DATASET RECORDS Block Start

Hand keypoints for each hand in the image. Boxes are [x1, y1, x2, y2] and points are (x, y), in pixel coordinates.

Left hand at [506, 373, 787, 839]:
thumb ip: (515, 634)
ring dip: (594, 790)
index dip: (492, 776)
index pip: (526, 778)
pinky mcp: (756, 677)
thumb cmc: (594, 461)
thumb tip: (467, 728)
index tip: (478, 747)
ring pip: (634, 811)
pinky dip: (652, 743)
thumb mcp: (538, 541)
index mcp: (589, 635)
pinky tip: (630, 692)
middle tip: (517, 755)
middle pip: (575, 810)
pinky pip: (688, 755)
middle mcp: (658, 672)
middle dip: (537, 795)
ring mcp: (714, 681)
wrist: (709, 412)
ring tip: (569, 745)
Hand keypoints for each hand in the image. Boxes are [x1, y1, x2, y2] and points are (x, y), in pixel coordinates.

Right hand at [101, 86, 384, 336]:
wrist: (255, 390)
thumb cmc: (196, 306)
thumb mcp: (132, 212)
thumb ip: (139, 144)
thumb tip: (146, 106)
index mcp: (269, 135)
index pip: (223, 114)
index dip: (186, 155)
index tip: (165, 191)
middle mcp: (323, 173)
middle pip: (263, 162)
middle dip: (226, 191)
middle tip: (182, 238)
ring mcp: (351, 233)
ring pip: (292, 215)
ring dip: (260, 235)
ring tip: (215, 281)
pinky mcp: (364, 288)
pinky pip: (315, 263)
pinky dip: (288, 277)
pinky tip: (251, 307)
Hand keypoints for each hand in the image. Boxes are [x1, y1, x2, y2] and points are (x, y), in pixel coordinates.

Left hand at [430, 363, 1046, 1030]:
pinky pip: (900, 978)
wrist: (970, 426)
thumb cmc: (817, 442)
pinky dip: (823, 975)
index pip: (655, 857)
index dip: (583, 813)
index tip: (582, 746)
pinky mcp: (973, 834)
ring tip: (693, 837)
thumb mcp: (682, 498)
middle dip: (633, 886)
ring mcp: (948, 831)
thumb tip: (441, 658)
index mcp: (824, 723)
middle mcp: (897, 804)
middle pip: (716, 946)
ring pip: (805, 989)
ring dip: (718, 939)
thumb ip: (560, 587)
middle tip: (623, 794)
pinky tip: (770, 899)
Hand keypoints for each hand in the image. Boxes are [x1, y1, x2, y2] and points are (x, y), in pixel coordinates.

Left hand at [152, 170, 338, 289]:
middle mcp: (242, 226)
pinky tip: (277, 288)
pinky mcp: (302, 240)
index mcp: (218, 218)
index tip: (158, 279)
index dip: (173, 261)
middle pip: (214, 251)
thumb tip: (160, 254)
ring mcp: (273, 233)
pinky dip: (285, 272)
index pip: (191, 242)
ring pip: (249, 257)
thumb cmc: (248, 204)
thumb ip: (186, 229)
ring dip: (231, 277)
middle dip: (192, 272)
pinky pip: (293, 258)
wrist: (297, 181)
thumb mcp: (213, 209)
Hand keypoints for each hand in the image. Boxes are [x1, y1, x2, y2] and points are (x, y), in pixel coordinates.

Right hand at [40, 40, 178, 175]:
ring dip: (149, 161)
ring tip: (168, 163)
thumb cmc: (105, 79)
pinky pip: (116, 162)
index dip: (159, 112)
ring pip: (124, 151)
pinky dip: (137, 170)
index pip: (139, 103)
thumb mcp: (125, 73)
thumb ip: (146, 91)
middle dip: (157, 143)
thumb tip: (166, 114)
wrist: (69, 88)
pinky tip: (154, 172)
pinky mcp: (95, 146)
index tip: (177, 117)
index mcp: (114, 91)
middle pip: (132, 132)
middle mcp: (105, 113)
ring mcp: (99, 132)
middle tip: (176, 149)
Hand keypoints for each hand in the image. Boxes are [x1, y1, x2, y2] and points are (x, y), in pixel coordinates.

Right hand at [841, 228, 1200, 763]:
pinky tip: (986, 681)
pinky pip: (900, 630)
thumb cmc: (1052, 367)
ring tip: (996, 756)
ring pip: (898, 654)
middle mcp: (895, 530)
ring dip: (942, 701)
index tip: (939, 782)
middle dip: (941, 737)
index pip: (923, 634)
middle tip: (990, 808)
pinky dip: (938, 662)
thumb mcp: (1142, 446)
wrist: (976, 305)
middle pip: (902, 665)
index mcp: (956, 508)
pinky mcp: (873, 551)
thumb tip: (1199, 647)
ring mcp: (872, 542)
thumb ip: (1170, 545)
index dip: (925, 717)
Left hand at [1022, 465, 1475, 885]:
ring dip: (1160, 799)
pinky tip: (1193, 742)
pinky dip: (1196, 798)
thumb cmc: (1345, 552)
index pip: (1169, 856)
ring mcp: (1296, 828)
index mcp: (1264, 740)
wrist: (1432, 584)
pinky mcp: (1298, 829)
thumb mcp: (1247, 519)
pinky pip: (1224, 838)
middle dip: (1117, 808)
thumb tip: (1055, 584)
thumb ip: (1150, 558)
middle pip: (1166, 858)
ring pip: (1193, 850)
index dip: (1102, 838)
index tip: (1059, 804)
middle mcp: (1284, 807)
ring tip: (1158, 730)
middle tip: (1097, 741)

DATASET RECORDS Block End

EXERCISE GOAL: Nothing in the material above may be skipped, so reproduce it all exactly.

REPLY TO THE EXERCISE:
Hand keypoints for each hand in the image. Boxes are [x1, y1, x2, y2] and points are (x, y), in pixel coordinates.

Left hand at [506, 373, 787, 839]:
thumb ip: (515, 634)
ring dip: (594, 790)
index dip: (492, 776)
index pip: (526, 778)
pinky mcp: (756, 677)
thumb cmc: (594, 461)
thumb tip: (467, 728)
index tip: (478, 747)
ring pip: (634, 811)
pinky dip: (652, 743)
thumb mcp: (538, 541)
index mcp: (589, 635)
pinky tip: (630, 692)
middle tip: (517, 755)
middle pip: (575, 810)
pinky pip: (688, 755)
middle mcp: (658, 672)
middle dip: (537, 795)
ring mcp: (714, 681)
wrist: (709, 412)
ring tip: (569, 745)
Hand keypoints for each hand in the image. Boxes are [x1, y1, x2, y2] and points are (x, y), in pixel coordinates.

Right hand at [101, 86, 384, 336]:
wrist: (255, 390)
thumb cmc: (196, 306)
thumb mcp: (132, 212)
thumb ip: (139, 144)
thumb tip: (146, 106)
index mcp: (269, 135)
index pip: (223, 114)
index dip: (186, 155)
index tip: (165, 191)
middle mcp: (323, 173)
middle pip: (263, 162)
middle dip: (226, 191)
middle tip: (182, 238)
ring mcp: (351, 233)
ring pip: (292, 215)
ring dip: (260, 235)
ring tip: (215, 281)
pinky mcp: (364, 288)
pinky pip: (315, 263)
pinky dip: (288, 277)
pinky tip: (251, 307)
Hand keypoints for each hand in the image. Boxes are [x1, y1, x2, y2] and points are (x, y), in pixel coordinates.

Left hand at [430, 363, 1046, 1030]:
pinky pip: (900, 978)
wrist: (970, 426)
thumb cmc: (817, 442)
pinky dip: (823, 975)
index pip: (655, 857)
index dip: (583, 813)
index tip: (582, 746)
pinky mcp: (973, 834)
ring tip: (693, 837)
thumb mcp: (682, 498)
middle dip: (633, 886)
ring mcp: (948, 831)
thumb tip: (441, 658)
index mcp: (824, 723)
middle mcp: (897, 804)
middle pip: (716, 946)
ring pip: (805, 989)
ring dip: (718, 939)
thumb ip: (560, 587)
middle tip: (623, 794)
pinky tip: (770, 899)
Hand keypoints for each hand in the image. Boxes are [x1, y1, x2, y2] and points are (x, y), in pixel coordinates.

Left hand at [152, 170, 338, 289]:
middle mcp: (242, 226)
pinky tip: (277, 288)
pinky mcp: (302, 240)
index mcp: (218, 218)
index tip: (158, 279)
index dip: (173, 261)
middle pip: (214, 251)
thumb tip: (160, 254)
ring mcp: (273, 233)
pinky dip: (285, 272)
index pip: (191, 242)
ring pip: (249, 257)
thumb cmc: (248, 204)
thumb ip: (186, 229)
ring dip: (231, 277)
middle dip: (192, 272)
pinky pip: (293, 258)
wrist: (297, 181)
thumb mcp: (213, 209)
Hand keypoints for each hand in the image. Boxes are [x1, y1, x2, y2] and points are (x, y), in pixel coordinates.

Right hand at [40, 40, 178, 175]:
ring dip: (149, 161)
ring tip: (168, 163)
thumb cmc: (105, 79)
pinky pip: (116, 162)
index dip: (159, 112)
ring pip: (124, 151)
pinky dip: (137, 170)
index pip: (139, 103)
thumb mcp: (125, 73)
thumb ip: (146, 91)
middle dip: (157, 143)
thumb tip: (166, 114)
wrist: (69, 88)
pinky tip: (154, 172)
pinky mcp: (95, 146)
index tip: (177, 117)
index mcp: (114, 91)
middle pip: (132, 132)
middle mcp: (105, 113)
ring mcp: (99, 132)
middle tip: (176, 149)
Hand keypoints for each hand in the image. Boxes are [x1, y1, x2, y2] and points are (x, y), in pixel coordinates.

Right hand at [841, 228, 1200, 763]:
pinky tip: (986, 681)
pinky pip: (900, 630)
thumb cmc: (1052, 367)
ring tip: (996, 756)
ring pip: (898, 654)
middle mcp: (895, 530)
ring dip: (942, 701)
index tip: (939, 782)
middle dip: (941, 737)
index pip: (923, 634)
middle tip: (990, 808)
pinky dip: (938, 662)
thumb mcp: (1142, 446)
wrist: (976, 305)
middle pip: (902, 665)
index mcp: (956, 508)
pinky mcp: (873, 551)
thumb tip: (1199, 647)
ring mcp: (872, 542)
thumb ip: (1170, 545)
index dip: (925, 717)
Left hand at [1022, 465, 1475, 885]:
ring dip: (1160, 799)
pinky tip: (1193, 742)
pinky dip: (1196, 798)
thumb cmc: (1345, 552)
index pip: (1169, 856)
ring mcp: (1296, 828)
index mcp: (1264, 740)
wrist: (1432, 584)
pinky mcp: (1298, 829)
thumb mcp: (1247, 519)
pinky pip: (1224, 838)
middle dip: (1117, 808)
thumb tip: (1055, 584)
thumb ip: (1150, 558)
middle pip: (1166, 858)
ring pip: (1193, 850)
index dip: (1102, 838)
index tip: (1059, 804)
middle mcp: (1284, 807)
ring tip: (1158, 730)
middle tip: (1097, 741)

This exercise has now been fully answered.